Shirley L. (Norco, LA)
A Flesh and Blood Love Story
I usually enjoy historical fiction about real people, and this book was especially well done. Other reviewers commented negatively about the length of the book, but I never was bored nor tempted to skip sections. This was a multi-dimensional telling of a life-long love story and I would not have wanted any part of it to be cut short. In addition to this very interesting tale of the Stevensons' life there were many ideas to ponder such as the meaning of home, the proper role for woman, the nature of the artist, colonization of native lands, and the ingredients of a successful marriage. Robert comes to see that his wife Fanny was indeed an artist and her greatest work was the way she lived her life. What a pleasure for the reader to be invited to share in learning about this life.

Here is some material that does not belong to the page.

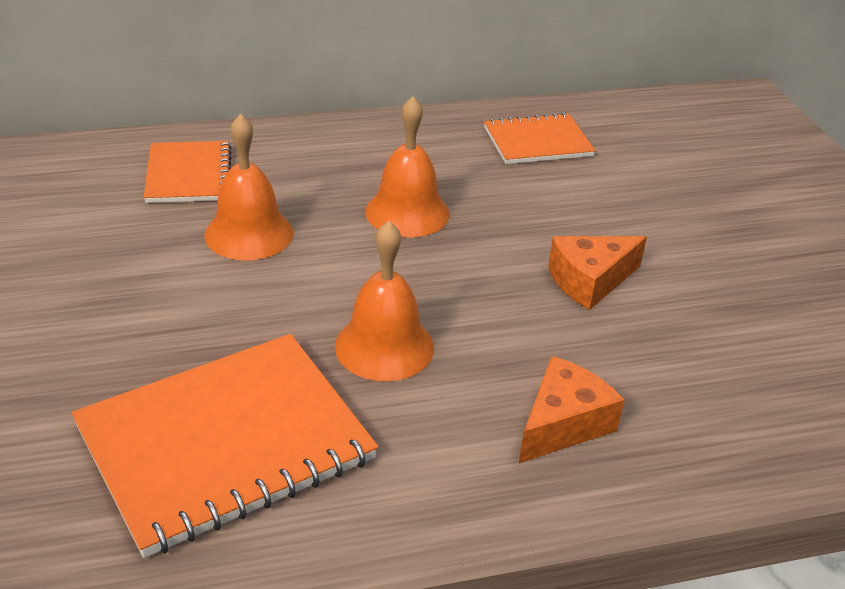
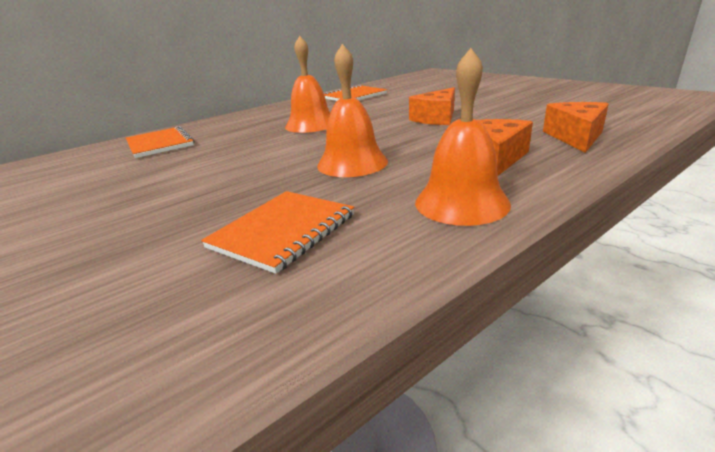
camera: 20 degrees left, 10 degrees down
orange notebook [72,334,378,558] -> orange notebook [201,191,354,274], size x0.56
orange bell [204,114,293,260] -> orange bell moved to [415,48,511,226]
none -> orange cheese [543,102,609,153]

Phyllis R. (Rochester Hills, MI)
Fanny and Louis Stevenson
As a lighthouse enthusiast, I knew about the Stevenson Lighthouse Building Engineer Dynasty and that Robert Louis Stevenson had a sickly childhood and thus became a writer. This historical fiction focuses on Frances Van de Grift Osbourne Stevenson. Just as in the author's first novel, "Loving Frank", Nancy Horan has done extensive research using Fanny's diaries and journals to detail her nomadic life with RLS. Fanny was an opinionated, tempestuous America Hoosier who meets RLS in France. Their passionate love and his fragile health (tuberculosis, consumption, pneumonia, pulmonary hemorrhaging) led them to the South Seas and Samoa where they lived with their extended family and worked until his death (cerebral hemorrhage) in 1904. The title comes from a RLS poem and is his epitaph.
"Under the wide and starry sky,
Dig the grave and let me lie.
Glad did I live and gladly die,
And I laid me down with a will."
Melissa P. (Greenville, NY)
Under the Wide and Starry Sky
I loved Horan's first book, Loving Frank, and was excited to read this one. Again, Horan's writing style is complex and interesting. She brings these people to life through her writing. I found the love story between Robert Louis Stevenson and Fanny to be real and memorable. I enjoyed this read.
Cynthia D. (Germantown, TN)
Too Much of a Good Thing?
Most avid readers know Robert Louis Stevenson's vast array of publications-- and they're so diverse! Poetry to Pirates plus Jekyll & Hyde!
Under the Wide & Starry Sky reveals Stevenson's highs and lows of creativity, issues with health, poverty, romance & marriage to a feisty American, Fanny. Although Horan provides a superb look at the lifestyle of writers, the vivid narration of disagreements with his friends became tiresome (in my opinion).
Overall, I am DELIGHTED to have read this book and intend to discover Stevenson's work that I've missed.